• TASK DIRECTIONS
Output exactly the first line of the listing and each line after it, through the line that contains "Not read: right_stick."; add nothing else.
--- AVAILABLE DATA Enclosed Below ---
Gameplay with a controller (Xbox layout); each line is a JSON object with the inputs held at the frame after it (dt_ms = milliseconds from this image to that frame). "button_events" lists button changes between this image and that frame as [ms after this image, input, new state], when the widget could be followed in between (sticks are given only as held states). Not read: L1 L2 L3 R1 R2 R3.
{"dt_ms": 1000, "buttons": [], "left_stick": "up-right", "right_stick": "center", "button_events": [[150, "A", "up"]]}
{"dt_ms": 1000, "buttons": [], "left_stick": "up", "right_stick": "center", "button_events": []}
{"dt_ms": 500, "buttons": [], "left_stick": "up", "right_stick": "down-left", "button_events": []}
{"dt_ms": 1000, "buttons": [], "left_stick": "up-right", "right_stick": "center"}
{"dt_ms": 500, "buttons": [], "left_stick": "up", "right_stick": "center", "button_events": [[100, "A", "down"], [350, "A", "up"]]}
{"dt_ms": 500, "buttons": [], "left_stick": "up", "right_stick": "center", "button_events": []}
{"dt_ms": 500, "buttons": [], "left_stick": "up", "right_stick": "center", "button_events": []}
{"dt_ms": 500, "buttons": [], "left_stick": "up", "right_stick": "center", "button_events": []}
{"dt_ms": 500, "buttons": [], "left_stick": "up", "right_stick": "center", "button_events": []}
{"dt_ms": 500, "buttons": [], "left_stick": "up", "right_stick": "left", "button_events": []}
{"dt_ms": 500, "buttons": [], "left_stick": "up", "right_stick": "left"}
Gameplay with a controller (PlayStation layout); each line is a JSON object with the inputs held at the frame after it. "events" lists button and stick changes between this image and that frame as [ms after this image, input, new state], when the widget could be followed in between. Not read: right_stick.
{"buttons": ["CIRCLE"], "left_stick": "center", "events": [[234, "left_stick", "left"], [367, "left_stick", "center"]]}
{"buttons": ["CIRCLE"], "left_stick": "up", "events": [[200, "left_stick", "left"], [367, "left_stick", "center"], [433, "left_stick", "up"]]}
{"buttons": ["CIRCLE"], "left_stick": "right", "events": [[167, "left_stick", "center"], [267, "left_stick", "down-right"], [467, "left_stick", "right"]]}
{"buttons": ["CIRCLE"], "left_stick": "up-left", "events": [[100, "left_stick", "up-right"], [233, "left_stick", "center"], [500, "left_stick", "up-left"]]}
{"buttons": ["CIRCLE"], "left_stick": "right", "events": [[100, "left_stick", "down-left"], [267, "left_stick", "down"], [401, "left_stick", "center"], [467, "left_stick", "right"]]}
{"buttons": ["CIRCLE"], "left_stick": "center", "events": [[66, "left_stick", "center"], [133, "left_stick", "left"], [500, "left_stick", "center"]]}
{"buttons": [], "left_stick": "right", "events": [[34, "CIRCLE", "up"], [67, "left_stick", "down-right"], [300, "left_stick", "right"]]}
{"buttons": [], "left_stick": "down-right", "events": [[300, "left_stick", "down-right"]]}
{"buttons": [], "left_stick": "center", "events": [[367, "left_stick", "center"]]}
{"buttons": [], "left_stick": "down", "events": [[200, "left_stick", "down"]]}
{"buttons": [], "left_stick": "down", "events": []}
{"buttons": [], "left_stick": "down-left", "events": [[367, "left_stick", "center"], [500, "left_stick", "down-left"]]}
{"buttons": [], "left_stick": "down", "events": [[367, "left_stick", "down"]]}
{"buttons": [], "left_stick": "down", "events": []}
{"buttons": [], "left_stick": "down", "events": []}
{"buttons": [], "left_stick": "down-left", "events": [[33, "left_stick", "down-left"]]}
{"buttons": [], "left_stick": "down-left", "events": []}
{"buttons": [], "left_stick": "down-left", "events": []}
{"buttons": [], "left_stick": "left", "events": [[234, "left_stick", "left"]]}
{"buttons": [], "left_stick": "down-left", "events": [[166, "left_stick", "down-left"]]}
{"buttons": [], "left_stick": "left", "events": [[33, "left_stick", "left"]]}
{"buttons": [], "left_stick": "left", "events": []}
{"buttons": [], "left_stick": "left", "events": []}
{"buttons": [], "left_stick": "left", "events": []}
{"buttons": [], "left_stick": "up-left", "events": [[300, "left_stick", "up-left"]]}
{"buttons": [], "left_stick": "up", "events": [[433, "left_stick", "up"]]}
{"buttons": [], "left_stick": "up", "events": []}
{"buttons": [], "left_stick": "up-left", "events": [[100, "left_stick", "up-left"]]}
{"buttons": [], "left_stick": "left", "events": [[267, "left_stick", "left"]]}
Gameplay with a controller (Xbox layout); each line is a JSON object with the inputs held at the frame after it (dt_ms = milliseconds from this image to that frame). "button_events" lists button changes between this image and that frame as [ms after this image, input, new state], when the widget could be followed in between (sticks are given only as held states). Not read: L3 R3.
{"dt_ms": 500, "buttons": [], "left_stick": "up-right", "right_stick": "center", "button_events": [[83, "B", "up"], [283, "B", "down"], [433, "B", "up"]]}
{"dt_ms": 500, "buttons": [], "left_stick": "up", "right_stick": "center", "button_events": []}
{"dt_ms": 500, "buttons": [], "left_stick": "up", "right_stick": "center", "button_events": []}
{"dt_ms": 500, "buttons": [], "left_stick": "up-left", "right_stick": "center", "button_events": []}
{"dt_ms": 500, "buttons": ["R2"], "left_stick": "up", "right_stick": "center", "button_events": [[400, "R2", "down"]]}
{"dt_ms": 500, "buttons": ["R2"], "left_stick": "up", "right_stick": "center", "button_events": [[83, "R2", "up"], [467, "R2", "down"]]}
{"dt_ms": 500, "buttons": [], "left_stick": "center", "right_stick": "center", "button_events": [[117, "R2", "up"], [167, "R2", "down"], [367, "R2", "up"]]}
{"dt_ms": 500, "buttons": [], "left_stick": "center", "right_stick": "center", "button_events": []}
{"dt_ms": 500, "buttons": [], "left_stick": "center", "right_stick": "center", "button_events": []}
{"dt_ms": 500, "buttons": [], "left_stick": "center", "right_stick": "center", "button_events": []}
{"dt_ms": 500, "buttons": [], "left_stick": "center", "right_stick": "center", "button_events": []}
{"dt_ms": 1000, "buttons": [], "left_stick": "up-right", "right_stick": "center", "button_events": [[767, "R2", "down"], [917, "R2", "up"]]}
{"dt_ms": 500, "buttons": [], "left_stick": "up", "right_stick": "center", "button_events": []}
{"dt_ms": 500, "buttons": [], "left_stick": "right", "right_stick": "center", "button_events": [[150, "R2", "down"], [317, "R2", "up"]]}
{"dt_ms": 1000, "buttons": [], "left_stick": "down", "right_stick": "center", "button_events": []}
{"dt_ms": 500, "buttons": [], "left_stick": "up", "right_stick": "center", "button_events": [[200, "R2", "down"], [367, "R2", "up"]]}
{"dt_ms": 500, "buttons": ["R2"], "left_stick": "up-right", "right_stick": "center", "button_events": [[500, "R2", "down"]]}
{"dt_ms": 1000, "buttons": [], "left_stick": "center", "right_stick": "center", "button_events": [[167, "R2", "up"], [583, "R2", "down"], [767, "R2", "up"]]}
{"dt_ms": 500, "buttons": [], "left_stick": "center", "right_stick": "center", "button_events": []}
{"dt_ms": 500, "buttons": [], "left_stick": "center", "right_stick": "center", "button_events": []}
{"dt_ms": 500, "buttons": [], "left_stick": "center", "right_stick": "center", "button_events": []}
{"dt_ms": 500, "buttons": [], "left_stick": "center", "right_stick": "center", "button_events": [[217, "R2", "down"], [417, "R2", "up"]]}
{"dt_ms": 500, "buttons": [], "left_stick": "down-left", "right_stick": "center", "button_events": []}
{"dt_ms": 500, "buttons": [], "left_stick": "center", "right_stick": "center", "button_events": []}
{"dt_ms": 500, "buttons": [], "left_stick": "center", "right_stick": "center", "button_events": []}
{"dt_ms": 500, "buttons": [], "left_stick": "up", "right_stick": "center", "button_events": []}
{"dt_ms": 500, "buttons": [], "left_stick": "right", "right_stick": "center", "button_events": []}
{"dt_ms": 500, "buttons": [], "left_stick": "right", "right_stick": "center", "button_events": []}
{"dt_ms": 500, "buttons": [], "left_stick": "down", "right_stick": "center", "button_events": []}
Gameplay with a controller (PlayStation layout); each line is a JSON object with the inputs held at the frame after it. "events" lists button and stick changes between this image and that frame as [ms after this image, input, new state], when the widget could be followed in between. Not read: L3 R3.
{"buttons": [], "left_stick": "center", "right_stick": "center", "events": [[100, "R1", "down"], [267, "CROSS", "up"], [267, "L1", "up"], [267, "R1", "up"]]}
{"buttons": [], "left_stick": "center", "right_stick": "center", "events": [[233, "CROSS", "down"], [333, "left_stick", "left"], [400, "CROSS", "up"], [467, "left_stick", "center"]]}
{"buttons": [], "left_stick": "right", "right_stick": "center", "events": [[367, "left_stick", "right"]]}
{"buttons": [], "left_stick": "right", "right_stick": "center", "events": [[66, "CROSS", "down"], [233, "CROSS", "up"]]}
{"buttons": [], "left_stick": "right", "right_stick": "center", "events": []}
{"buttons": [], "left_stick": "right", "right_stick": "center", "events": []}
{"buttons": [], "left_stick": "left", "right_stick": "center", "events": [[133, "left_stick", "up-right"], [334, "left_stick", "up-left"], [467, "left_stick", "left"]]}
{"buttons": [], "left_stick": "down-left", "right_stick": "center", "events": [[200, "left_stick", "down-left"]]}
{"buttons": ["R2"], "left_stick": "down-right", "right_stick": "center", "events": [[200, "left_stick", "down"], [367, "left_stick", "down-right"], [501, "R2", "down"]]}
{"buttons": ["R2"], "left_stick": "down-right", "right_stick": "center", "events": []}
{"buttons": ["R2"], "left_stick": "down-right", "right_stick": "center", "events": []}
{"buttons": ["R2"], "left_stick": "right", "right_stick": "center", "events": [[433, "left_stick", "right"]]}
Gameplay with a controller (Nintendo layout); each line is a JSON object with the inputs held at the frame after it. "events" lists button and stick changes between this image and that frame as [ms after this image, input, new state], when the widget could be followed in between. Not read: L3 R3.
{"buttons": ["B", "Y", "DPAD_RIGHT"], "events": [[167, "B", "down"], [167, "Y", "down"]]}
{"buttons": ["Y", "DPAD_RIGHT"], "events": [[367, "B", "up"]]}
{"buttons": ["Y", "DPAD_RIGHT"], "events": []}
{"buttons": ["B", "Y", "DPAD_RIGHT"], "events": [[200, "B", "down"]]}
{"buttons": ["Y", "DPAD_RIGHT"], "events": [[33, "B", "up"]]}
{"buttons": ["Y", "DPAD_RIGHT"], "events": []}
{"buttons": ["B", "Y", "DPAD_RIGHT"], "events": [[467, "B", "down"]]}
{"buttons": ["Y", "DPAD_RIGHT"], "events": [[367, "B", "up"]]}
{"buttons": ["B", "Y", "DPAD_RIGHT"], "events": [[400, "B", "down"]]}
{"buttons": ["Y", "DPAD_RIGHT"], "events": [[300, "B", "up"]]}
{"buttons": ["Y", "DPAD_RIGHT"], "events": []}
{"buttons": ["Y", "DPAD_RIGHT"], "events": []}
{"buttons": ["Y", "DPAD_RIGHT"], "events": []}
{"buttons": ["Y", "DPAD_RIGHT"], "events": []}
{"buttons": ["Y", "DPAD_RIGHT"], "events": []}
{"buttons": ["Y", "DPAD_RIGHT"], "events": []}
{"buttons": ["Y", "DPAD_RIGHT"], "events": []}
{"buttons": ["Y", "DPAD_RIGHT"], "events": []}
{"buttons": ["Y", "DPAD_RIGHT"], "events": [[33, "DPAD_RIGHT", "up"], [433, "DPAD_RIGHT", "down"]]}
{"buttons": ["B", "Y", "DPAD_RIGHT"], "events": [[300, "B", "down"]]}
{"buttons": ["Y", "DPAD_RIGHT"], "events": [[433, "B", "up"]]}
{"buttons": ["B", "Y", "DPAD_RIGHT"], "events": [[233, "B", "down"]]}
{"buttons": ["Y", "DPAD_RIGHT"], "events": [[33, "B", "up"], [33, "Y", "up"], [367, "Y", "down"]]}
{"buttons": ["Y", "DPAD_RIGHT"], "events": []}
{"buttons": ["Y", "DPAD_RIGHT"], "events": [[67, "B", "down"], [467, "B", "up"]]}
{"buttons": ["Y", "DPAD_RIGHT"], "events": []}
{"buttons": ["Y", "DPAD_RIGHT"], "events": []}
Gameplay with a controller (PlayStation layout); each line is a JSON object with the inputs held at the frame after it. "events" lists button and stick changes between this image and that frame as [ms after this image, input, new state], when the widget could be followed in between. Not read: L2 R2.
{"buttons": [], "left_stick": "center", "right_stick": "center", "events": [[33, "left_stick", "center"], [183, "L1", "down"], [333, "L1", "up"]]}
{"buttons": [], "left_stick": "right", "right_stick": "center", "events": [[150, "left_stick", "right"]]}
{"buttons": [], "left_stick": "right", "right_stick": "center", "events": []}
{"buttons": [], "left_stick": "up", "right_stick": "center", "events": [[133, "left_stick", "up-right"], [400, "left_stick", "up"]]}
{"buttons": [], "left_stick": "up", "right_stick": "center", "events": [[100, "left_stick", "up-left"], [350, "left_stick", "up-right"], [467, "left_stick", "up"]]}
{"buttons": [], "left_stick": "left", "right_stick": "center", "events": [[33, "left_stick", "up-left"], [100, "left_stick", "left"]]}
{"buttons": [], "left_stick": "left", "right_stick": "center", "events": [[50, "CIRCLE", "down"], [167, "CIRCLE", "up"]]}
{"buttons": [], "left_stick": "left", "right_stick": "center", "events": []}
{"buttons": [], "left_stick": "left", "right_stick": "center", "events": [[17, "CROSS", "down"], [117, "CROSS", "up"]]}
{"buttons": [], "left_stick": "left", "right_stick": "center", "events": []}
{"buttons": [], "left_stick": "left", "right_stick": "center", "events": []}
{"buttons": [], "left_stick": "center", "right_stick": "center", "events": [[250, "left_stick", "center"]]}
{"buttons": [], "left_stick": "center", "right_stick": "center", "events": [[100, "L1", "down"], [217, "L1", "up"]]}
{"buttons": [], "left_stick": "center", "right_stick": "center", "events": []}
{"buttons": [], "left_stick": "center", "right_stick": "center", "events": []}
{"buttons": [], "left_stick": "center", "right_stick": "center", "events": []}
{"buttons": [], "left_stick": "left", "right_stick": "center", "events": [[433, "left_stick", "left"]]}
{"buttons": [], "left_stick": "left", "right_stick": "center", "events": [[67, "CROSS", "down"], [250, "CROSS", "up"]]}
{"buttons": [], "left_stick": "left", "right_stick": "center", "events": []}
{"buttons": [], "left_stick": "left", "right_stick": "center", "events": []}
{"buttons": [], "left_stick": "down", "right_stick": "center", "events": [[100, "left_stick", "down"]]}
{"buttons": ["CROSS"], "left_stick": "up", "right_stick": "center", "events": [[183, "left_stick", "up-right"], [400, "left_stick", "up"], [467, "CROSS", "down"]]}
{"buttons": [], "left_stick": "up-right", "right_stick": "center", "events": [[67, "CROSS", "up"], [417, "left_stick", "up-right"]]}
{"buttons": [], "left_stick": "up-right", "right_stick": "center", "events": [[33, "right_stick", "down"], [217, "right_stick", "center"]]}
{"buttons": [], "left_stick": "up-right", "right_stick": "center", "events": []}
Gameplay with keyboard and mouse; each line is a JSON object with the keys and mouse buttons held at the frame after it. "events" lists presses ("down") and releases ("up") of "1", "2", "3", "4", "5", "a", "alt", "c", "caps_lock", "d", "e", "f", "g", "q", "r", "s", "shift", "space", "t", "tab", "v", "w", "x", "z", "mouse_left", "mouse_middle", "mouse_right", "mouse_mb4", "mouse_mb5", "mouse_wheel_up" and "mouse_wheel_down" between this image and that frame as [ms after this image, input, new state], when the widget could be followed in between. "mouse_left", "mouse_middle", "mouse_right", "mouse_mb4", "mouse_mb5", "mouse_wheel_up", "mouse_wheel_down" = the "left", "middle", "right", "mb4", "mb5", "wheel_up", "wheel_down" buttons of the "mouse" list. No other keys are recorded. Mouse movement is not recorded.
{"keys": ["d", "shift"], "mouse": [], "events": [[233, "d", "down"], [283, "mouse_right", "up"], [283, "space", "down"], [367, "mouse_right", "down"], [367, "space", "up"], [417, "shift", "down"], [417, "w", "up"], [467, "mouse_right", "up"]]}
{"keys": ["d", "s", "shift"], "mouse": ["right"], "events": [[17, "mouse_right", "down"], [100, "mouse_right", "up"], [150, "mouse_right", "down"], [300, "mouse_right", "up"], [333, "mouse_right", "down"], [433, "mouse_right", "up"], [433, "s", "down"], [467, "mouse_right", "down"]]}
--- End of Enclosed AVAILABLE DATA ---
• ANSWER BOX
Gameplay with a controller (Xbox layout); each line is a JSON object with the inputs held at the frame after it (dt_ms = milliseconds from this image to that frame). "button_events" lists button changes between this image and that frame as [ms after this image, input, new state], when the widget could be followed in between (sticks are given only as held states). Not read: L1 L2 L3 R1 R2 R3.
{"dt_ms": 1000, "buttons": [], "left_stick": "up-right", "right_stick": "center", "button_events": [[150, "A", "up"]]}
{"dt_ms": 1000, "buttons": [], "left_stick": "up", "right_stick": "center", "button_events": []}
{"dt_ms": 500, "buttons": [], "left_stick": "up", "right_stick": "down-left", "button_events": []}
{"dt_ms": 1000, "buttons": [], "left_stick": "up-right", "right_stick": "center"}
{"dt_ms": 500, "buttons": [], "left_stick": "up", "right_stick": "center", "button_events": [[100, "A", "down"], [350, "A", "up"]]}
{"dt_ms": 500, "buttons": [], "left_stick": "up", "right_stick": "center", "button_events": []}
{"dt_ms": 500, "buttons": [], "left_stick": "up", "right_stick": "center", "button_events": []}
{"dt_ms": 500, "buttons": [], "left_stick": "up", "right_stick": "center", "button_events": []}
{"dt_ms": 500, "buttons": [], "left_stick": "up", "right_stick": "center", "button_events": []}
{"dt_ms": 500, "buttons": [], "left_stick": "up", "right_stick": "left", "button_events": []}
{"dt_ms": 500, "buttons": [], "left_stick": "up", "right_stick": "left"}
Gameplay with a controller (PlayStation layout); each line is a JSON object with the inputs held at the frame after it. "events" lists button and stick changes between this image and that frame as [ms after this image, input, new state], when the widget could be followed in between. Not read: right_stick.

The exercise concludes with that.